One of the most talented horses in track history, he is undoubtedly one of the most popular and enigmatic characters, too. John Henry has captured the attention of racing enthusiasts and the media at large both here and abroad.
An early-morning feature on NBC's Today show, for instance, highlighted the gelding's idiosyncratic trek to the track on race day, while People magazine included him among such notables as Chrysler's Lee Iacocca and ghostbusting comedian Bill Murray when it named him one of its 20 most intriguing people of 1984. The magazine's profile of the horse's career noted that "like Ronald Reagan, this geriatric marvel traveled the country from coast to coast [in 1984] and convincingly proved that the race is not always to the youngest."
St. George, a German horse magazine, seems to agree with this reasoning in a recent feature. Titled "John Henry: Nationalheld Und Publik-umsmagnet" (loosely translated, "national hero and magnet of public attention"), the article talks not so much about the horse's running ability but his racing sense--an intangible and unmeasurable quality that allows him to control a race.
As anyone who has worked with him or religiously watched him from the stands will tell you, the little bay horse with the average-looking body and captivating eyes has come a long way during his racing career. Though he won his first start as a two-year-old on a Louisiana track, he didn't really distinguish himself until late in his four-year-old year, developing from an average sprinter on dirt to the premier distance horse on grass. Now, surrounded by trainer Ron McAnally, assistant trainer Eduardo Inda, exercise rider Lewis Cenicola, groom Jose Mercado, jockey Chris McCarron and veterinarian Jack Robbins, VMD, the horse has mellowed in the six years that the Rubins have owned him from an unruly, some say roguish, youngster, castrated from his temperament as a two-year-old, to a mature racehorse.

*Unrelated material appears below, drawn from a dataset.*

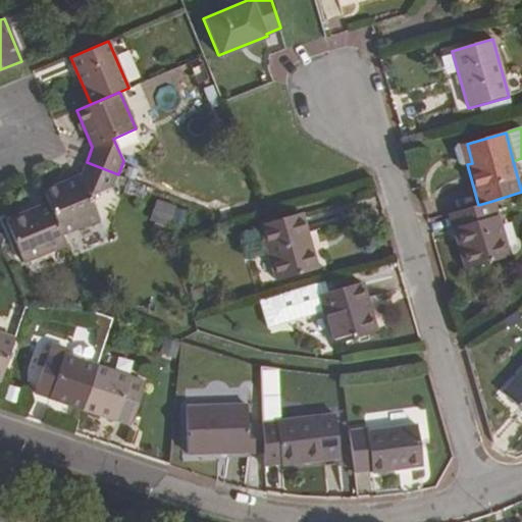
[(472,163),(467,144),(457,147),(455,151),(458,163),(462,166),(467,164),(472,163)]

Yet, while those who know him best talk of John Henry's sense of self, his disdain for hurry and hard work and his determination to stay in front of the pack, no one has ever been able to truly define the quality or combination of factors that make this superhorse tick. Sensitive handling and savvy campaigning obviously enter into the equation for success. But what other attributes account for the gelding's gradual development, dominant position and durability as a racehorse?
This was the question a curious EQUUS editorial staff brainstormed early last fall. John Henry had caught our eye, too, and we were determined to discover exactly what makes the Old Man of the racetrack run so consistently and so well. We knew that sports medicine could provide many of the answers we were after since it defines athletic effort in terms of measurable features and functions that can be assessed to establish racing superiority. Additionally, inside every winner's body there is a mind, a psyche, "heart" to match the heart. Desire is an element of winning we don't yet know how to measure in scientific terms, but there must be clues from which to estimate it, or it wouldn't be so universally acknowledged and cherished.
After John Henry's impressive victory in the Budweiser-Arlington Million in August 1984, McAnally's response to the always-asked "What allows the horse to keep running and winning against the best as a nine-year-old?" was "I guess it's something only the Almighty knows."